Instructions to follow:
Please return all records verbatim, no pictures.

Stored data:
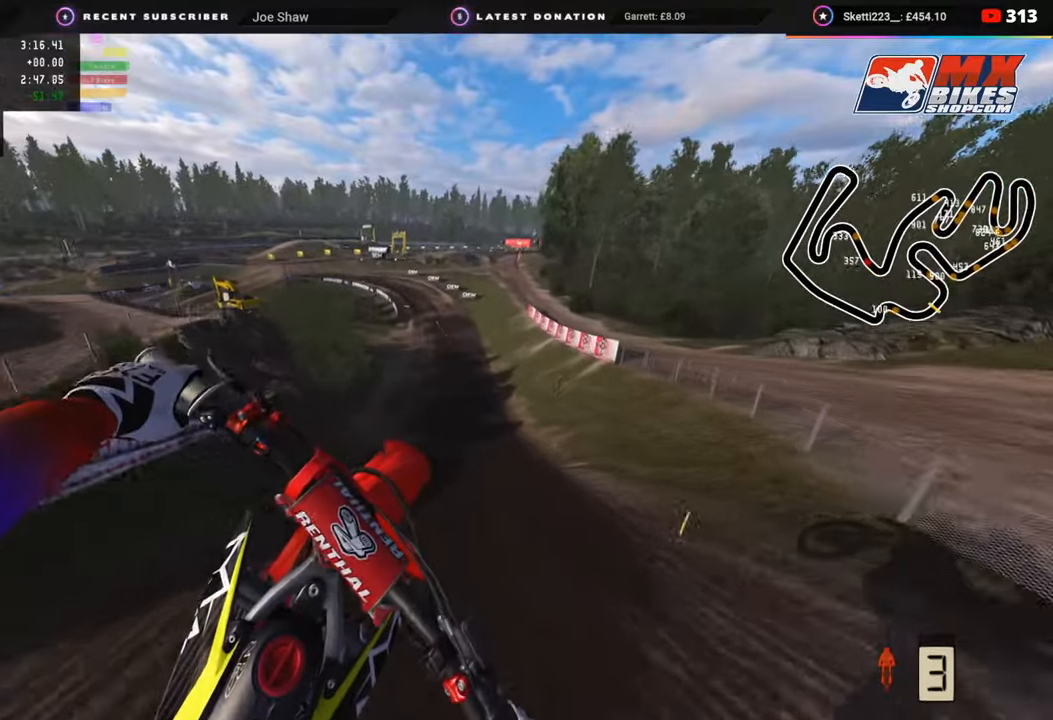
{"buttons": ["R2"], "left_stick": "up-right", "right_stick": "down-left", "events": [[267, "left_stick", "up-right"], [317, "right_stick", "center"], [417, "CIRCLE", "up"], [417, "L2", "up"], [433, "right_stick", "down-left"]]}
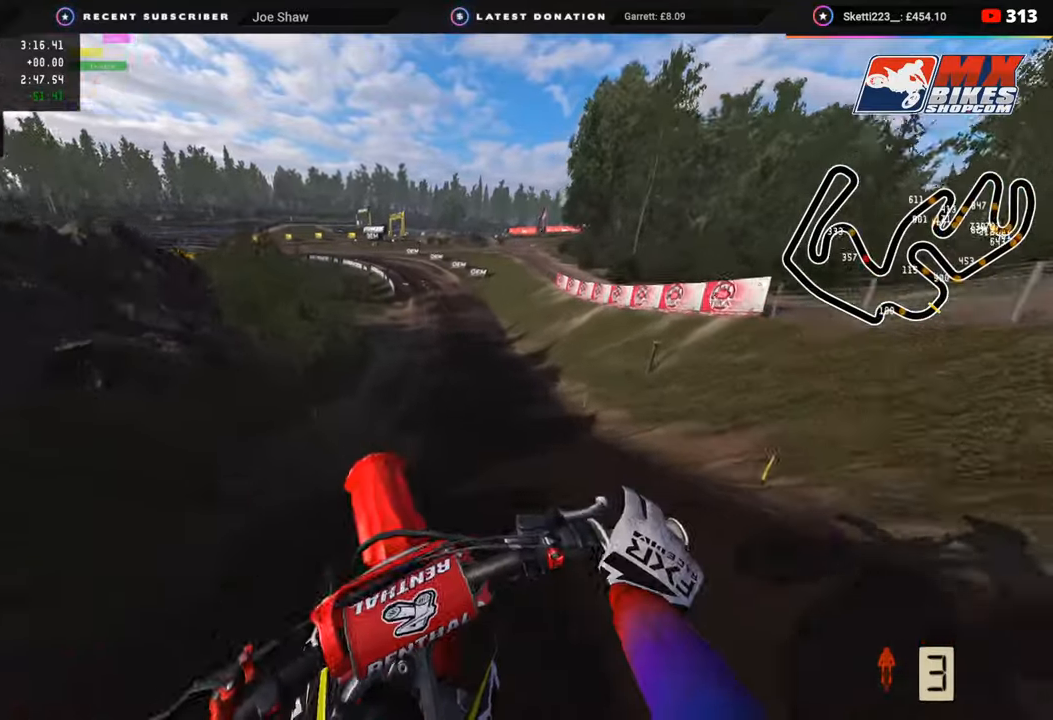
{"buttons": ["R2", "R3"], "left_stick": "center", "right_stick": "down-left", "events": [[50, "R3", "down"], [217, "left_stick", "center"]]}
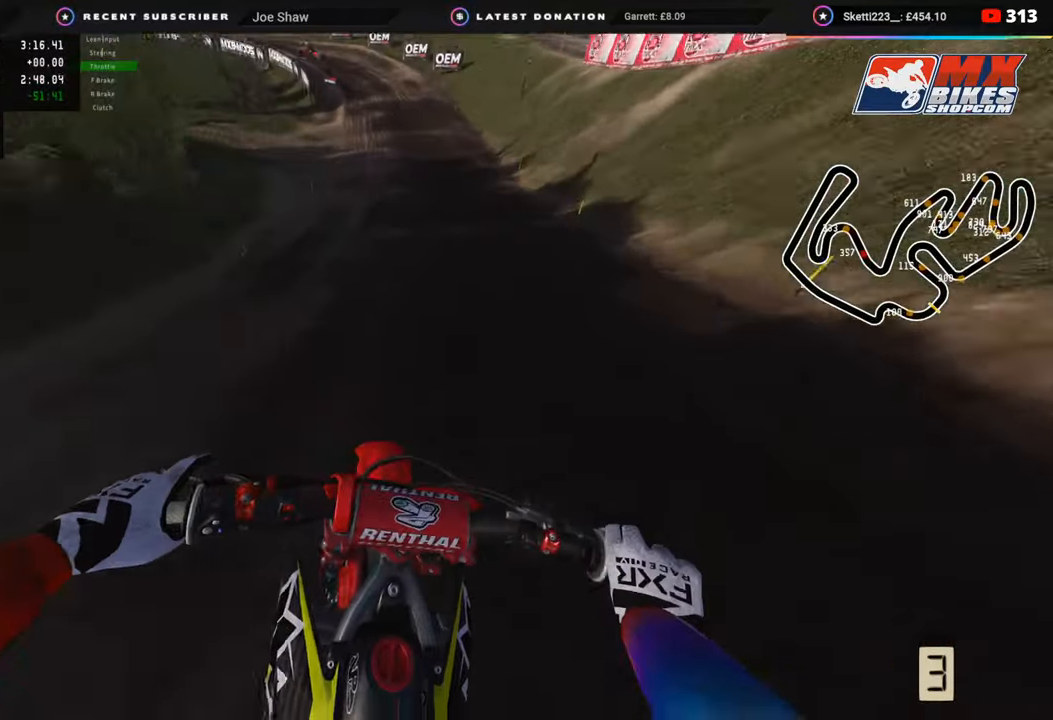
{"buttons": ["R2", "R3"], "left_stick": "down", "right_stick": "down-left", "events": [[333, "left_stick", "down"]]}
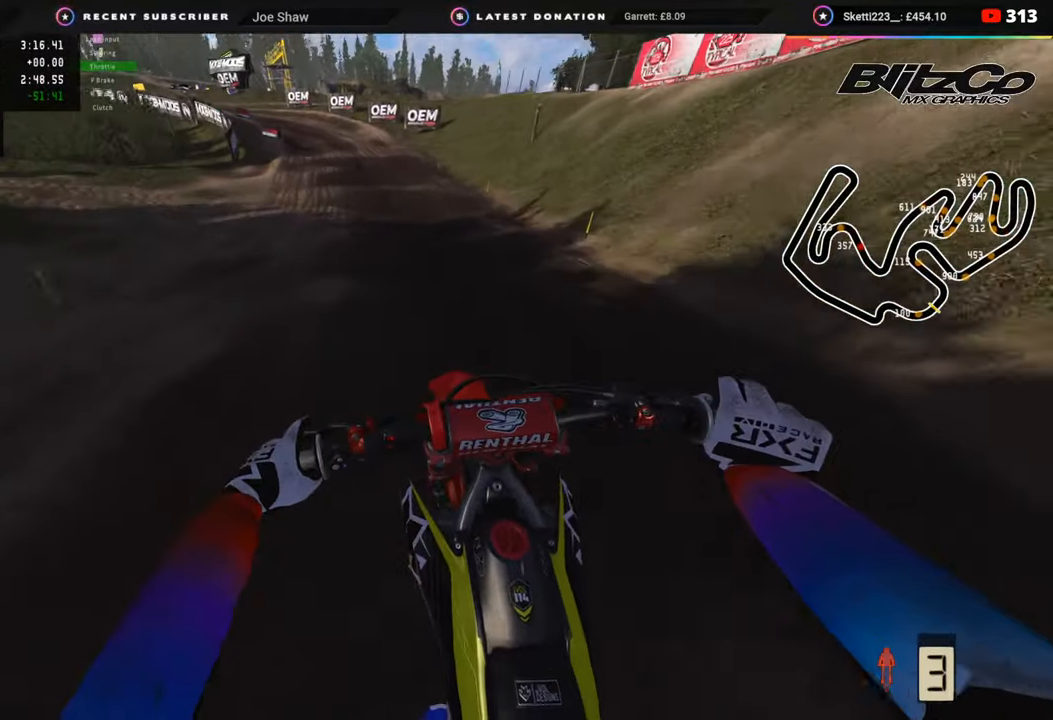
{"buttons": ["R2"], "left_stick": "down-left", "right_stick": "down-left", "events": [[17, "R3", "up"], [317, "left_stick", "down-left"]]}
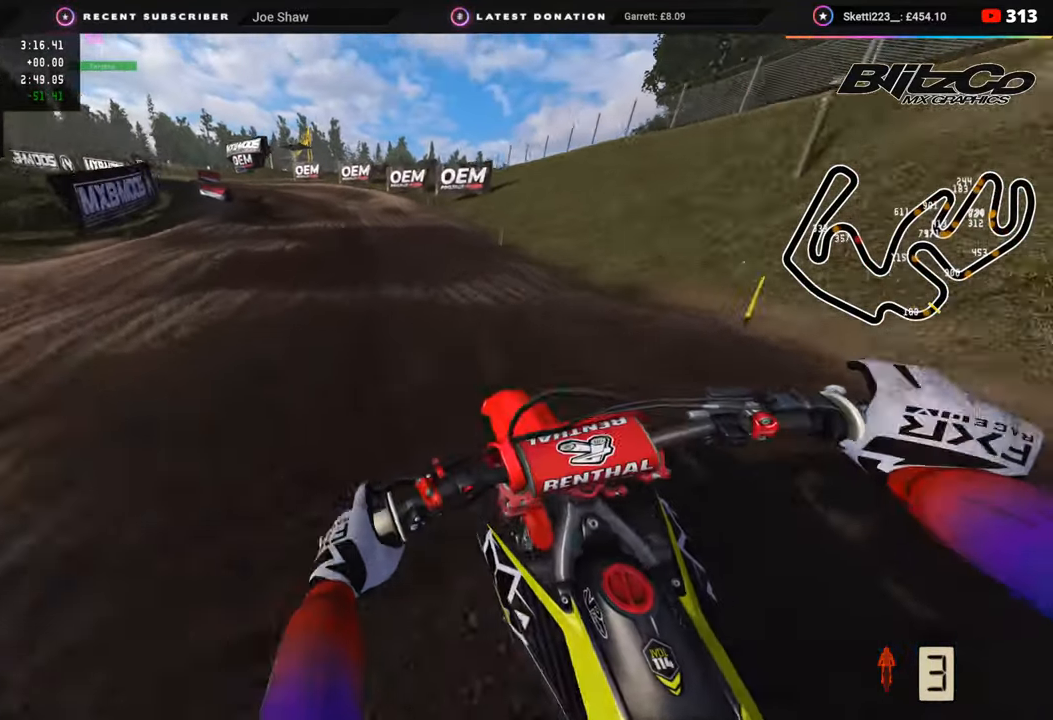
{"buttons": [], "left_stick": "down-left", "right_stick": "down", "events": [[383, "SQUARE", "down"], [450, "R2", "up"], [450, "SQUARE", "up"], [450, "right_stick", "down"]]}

Answer to the exercise:
{"buttons": ["R2"], "left_stick": "up-right", "right_stick": "down-left", "events": [[267, "left_stick", "up-right"], [317, "right_stick", "center"], [417, "CIRCLE", "up"], [417, "L2", "up"], [433, "right_stick", "down-left"]]}
{"buttons": ["R2", "R3"], "left_stick": "center", "right_stick": "down-left", "events": [[50, "R3", "down"], [217, "left_stick", "center"]]}
{"buttons": ["R2", "R3"], "left_stick": "down", "right_stick": "down-left", "events": [[333, "left_stick", "down"]]}
{"buttons": ["R2"], "left_stick": "down-left", "right_stick": "down-left", "events": [[17, "R3", "up"], [317, "left_stick", "down-left"]]}
{"buttons": [], "left_stick": "down-left", "right_stick": "down", "events": [[383, "SQUARE", "down"], [450, "R2", "up"], [450, "SQUARE", "up"], [450, "right_stick", "down"]]}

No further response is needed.